** The problem **
Retype every line of the entries below without changing any character, word, or line break.

Start of Records for the task

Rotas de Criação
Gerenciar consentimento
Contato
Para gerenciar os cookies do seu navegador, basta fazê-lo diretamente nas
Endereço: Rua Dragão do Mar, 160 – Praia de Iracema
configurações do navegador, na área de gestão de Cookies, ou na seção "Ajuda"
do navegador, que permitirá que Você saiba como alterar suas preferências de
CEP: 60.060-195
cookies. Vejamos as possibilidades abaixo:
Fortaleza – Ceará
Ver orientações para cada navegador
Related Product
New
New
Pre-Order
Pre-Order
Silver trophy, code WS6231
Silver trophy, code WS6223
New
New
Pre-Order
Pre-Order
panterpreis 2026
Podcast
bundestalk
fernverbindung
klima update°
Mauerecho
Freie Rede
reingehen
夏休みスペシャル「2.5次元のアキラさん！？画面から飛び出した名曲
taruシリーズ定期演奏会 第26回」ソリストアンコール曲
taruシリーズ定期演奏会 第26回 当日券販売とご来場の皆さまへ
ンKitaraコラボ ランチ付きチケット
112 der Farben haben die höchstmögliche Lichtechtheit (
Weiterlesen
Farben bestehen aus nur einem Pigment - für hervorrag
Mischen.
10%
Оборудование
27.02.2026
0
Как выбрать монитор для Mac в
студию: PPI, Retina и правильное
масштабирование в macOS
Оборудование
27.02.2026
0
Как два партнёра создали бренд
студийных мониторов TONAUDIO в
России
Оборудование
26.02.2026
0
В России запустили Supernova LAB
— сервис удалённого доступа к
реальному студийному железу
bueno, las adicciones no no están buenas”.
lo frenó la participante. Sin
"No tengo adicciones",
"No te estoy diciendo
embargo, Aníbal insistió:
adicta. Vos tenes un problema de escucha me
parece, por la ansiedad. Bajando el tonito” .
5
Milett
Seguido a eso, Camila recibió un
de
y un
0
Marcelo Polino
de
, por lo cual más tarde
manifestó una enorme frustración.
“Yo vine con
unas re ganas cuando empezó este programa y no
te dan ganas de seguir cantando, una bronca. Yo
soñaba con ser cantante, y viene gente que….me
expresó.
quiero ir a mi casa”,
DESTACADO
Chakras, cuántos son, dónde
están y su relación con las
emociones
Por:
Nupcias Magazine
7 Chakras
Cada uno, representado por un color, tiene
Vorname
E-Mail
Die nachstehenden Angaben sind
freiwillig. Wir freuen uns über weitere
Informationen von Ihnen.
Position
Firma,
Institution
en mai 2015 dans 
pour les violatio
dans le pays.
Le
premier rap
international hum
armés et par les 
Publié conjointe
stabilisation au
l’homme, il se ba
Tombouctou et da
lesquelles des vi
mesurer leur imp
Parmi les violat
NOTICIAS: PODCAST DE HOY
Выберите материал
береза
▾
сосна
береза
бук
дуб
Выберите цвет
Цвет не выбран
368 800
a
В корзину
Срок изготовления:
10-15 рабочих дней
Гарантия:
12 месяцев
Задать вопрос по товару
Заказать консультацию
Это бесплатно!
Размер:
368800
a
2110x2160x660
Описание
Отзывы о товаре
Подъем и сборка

End of Records for the task

** Solution for this exercise **
Rotas de Criação
Gerenciar consentimento
Contato
Para gerenciar os cookies do seu navegador, basta fazê-lo diretamente nas
Endereço: Rua Dragão do Mar, 160 – Praia de Iracema
configurações do navegador, na área de gestão de Cookies, ou na seção "Ajuda"
do navegador, que permitirá que Você saiba como alterar suas preferências de
CEP: 60.060-195
cookies. Vejamos as possibilidades abaixo:
Fortaleza – Ceará
Ver orientações para cada navegador
Related Product
New
New
Pre-Order
Pre-Order
Silver trophy, code WS6231
Silver trophy, code WS6223
New
New
Pre-Order
Pre-Order
panterpreis 2026
Podcast
bundestalk
fernverbindung
klima update°
Mauerecho
Freie Rede
reingehen
夏休みスペシャル「2.5次元のアキラさん！？画面から飛び出した名曲
taruシリーズ定期演奏会 第26回」ソリストアンコール曲
taruシリーズ定期演奏会 第26回 当日券販売とご来場の皆さまへ
ンKitaraコラボ ランチ付きチケット
112 der Farben haben die höchstmögliche Lichtechtheit (
Weiterlesen
Farben bestehen aus nur einem Pigment - für hervorrag
Mischen.
10%
Оборудование
27.02.2026
0
Как выбрать монитор для Mac в
студию: PPI, Retina и правильное
масштабирование в macOS
Оборудование
27.02.2026
0
Как два партнёра создали бренд
студийных мониторов TONAUDIO в
России
Оборудование
26.02.2026
0
В России запустили Supernova LAB
— сервис удалённого доступа к
реальному студийному железу
bueno, las adicciones no no están buenas”.
lo frenó la participante. Sin
"No tengo adicciones",
"No te estoy diciendo
embargo, Aníbal insistió:
adicta. Vos tenes un problema de escucha me
parece, por la ansiedad. Bajando el tonito” .
5
Milett
Seguido a eso, Camila recibió un
de
y un
0
Marcelo Polino
de
, por lo cual más tarde
manifestó una enorme frustración.
“Yo vine con
unas re ganas cuando empezó este programa y no
te dan ganas de seguir cantando, una bronca. Yo
soñaba con ser cantante, y viene gente que….me
expresó.
quiero ir a mi casa”,
DESTACADO
Chakras, cuántos son, dónde
están y su relación con las
emociones
Por:
Nupcias Magazine
7 Chakras
Cada uno, representado por un color, tiene
Vorname
E-Mail
Die nachstehenden Angaben sind
freiwillig. Wir freuen uns über weitere
Informationen von Ihnen.
Position
Firma,
Institution
en mai 2015 dans 
pour les violatio
dans le pays.
Le
premier rap
international hum
armés et par les 
Publié conjointe
stabilisation au
l’homme, il se ba
Tombouctou et da
lesquelles des vi
mesurer leur imp
Parmi les violat
NOTICIAS: PODCAST DE HOY
Выберите материал
береза
▾
сосна
береза
бук
дуб
Выберите цвет
Цвет не выбран
368 800
a
В корзину
Срок изготовления:
10-15 рабочих дней
Гарантия:
12 месяцев
Задать вопрос по товару
Заказать консультацию
Это бесплатно!
Размер:
368800
a
2110x2160x660
Описание
Отзывы о товаре
Подъем и сборка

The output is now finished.